§ GIVEN DATA
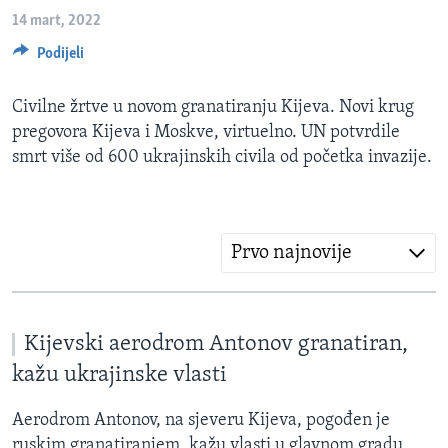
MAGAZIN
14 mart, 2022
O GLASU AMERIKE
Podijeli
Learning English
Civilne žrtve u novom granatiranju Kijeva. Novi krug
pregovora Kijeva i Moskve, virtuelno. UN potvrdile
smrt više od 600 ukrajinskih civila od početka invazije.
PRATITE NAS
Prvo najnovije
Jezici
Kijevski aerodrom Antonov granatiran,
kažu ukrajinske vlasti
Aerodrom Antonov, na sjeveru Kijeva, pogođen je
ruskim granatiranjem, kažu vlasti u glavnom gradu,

...

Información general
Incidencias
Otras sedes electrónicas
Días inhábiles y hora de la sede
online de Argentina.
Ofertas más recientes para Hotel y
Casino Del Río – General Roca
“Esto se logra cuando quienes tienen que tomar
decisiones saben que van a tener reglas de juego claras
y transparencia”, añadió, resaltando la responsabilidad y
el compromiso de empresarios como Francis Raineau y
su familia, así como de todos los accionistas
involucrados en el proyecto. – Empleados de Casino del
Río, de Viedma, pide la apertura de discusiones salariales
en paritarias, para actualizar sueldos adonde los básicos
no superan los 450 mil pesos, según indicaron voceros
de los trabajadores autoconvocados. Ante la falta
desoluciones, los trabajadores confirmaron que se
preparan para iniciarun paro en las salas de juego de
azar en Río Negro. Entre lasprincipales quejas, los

--

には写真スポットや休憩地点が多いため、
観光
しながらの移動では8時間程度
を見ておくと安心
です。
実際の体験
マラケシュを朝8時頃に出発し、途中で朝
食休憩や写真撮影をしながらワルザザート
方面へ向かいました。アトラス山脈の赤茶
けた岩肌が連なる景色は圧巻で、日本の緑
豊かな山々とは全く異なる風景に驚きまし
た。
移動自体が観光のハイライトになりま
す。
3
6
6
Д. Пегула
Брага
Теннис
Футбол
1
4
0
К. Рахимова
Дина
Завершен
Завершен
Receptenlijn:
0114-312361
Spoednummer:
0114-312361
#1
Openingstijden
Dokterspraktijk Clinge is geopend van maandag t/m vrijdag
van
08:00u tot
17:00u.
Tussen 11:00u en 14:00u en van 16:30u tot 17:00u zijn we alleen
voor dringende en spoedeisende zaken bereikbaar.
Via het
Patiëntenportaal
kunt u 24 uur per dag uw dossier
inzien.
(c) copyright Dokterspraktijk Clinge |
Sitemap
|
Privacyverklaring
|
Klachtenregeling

§ WORK TASK
Count the lines above that contain the string "Kijeva", treating uppercase and lowercase as different. Reply with the number alone.

§ RESULT OF THIS TASK
3